Sliding rupee

The rupee’s record plunge against the dollar puts current account deficit reduction efforts of the government in a bit of a bind.

Exports have picked up marginally since April, and further rupee slides will impact the trade and services sectors. A degree of central bank intervention through dollar-selling by state banks saved the partially convertible rupee on Tuesday, but the market is obviously not reassured. Redemptions from equity mutual funds have been on an eight-month high since May as domestic investors have pulled over $500 million from stocks. While the optimism of trade and industry that RBI will cut interest rates for a fourth time this year in mid-June comes embedded with astonishingly wishful thinking, it is a fact that risk-averse investors have been increasing their gold and debt payloads instead of moving investments into the markets as finance minister Chidambaram wants them to do. Such forex outflows have exacerbated pressure on the rupee to stay at sub-55 levels to the dollar.
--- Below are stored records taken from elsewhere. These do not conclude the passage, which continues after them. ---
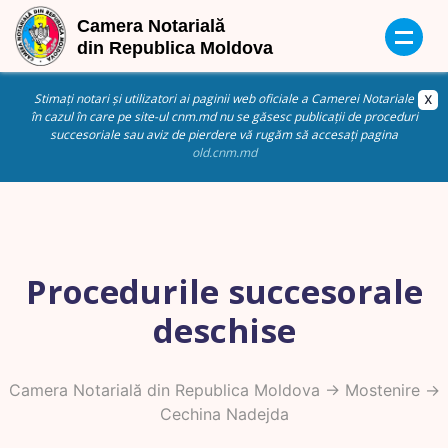
Stimați notari și utilizatori ai paginii web oficiale a Camerei Notariale
în cazul în care pe site-ul cnm.md nu se găsesc publicații de proceduri
succesoriale sau aviz de pierdere vă rugăm să accesați pagina
old.cnm.md
Procedurile succesorale
deschise
Camera Notarială din Republica Moldova
->
Mostenire
->
Cechina Nadejda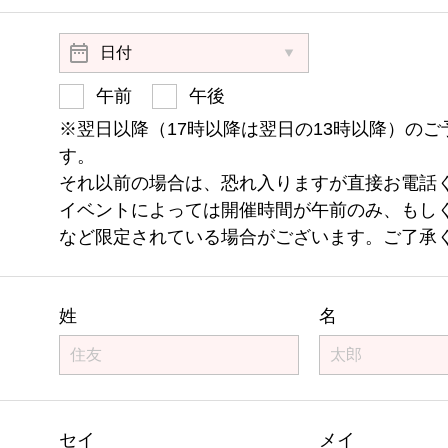
午前
午後
※翌日以降（17時以降は翌日の13時以降）のご
す。
それ以前の場合は、恐れ入りますが直接お電話
イベントによっては開催時間が午前のみ、もし
など限定されている場合がございます。ご了承
姓
名
セイ
メイ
The jitteriness underlying the market ensures that smooth cruising for the rupee is a far cry when a phalanx of international developments put both the market and rupee under threat in a single stroke. Independent as the rupee is on the markets, the government has no clear scheme to delink currency from market vicissitudes shaped by corporate performance and international policy. However, the rupee could be close to bottoming out for now if, coupled with last week’s increase in gold import duty from 6 to 8 per cent, a few more measures are proactively taken. The impact of the increase in gold duties on the current account deficit, is as always debatable, as it addresses only the symptoms and not the larger psychology of India’s obsession with the yellow metal. It is debatable if the rupee’s depreciation will effectively control a market riding on age-old emotions, cultural and personal.
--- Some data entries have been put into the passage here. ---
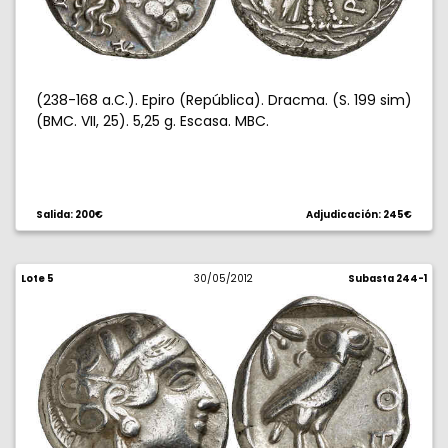
(238-168 a.C.). Epiro (República). Dracma. (S. 199 sim)
(BMC. VII, 25). 5,25 g. Escasa. MBC.
Salida: 200€
Adjudicación: 245€
Lote 5
30/05/2012
Subasta 244-1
Further slides of the rupee could also widen WPI numbers for June, besides harm further debt-raising on rupee-denominated government and corporate debt which had seen slashes in withholding tax from 20 per cent to 5 per cent recently. This, at a time, when the government is trying to raise more stable FDI inflows as opposed to FII, and when foreign institutional investors are dithering on upping their investments in core sectors like manufacturing and infrastructure. As noted earlier in these columns, the bare bones of the economy still fail to inspire. For, the rot runs deeper than a sputtering rupee.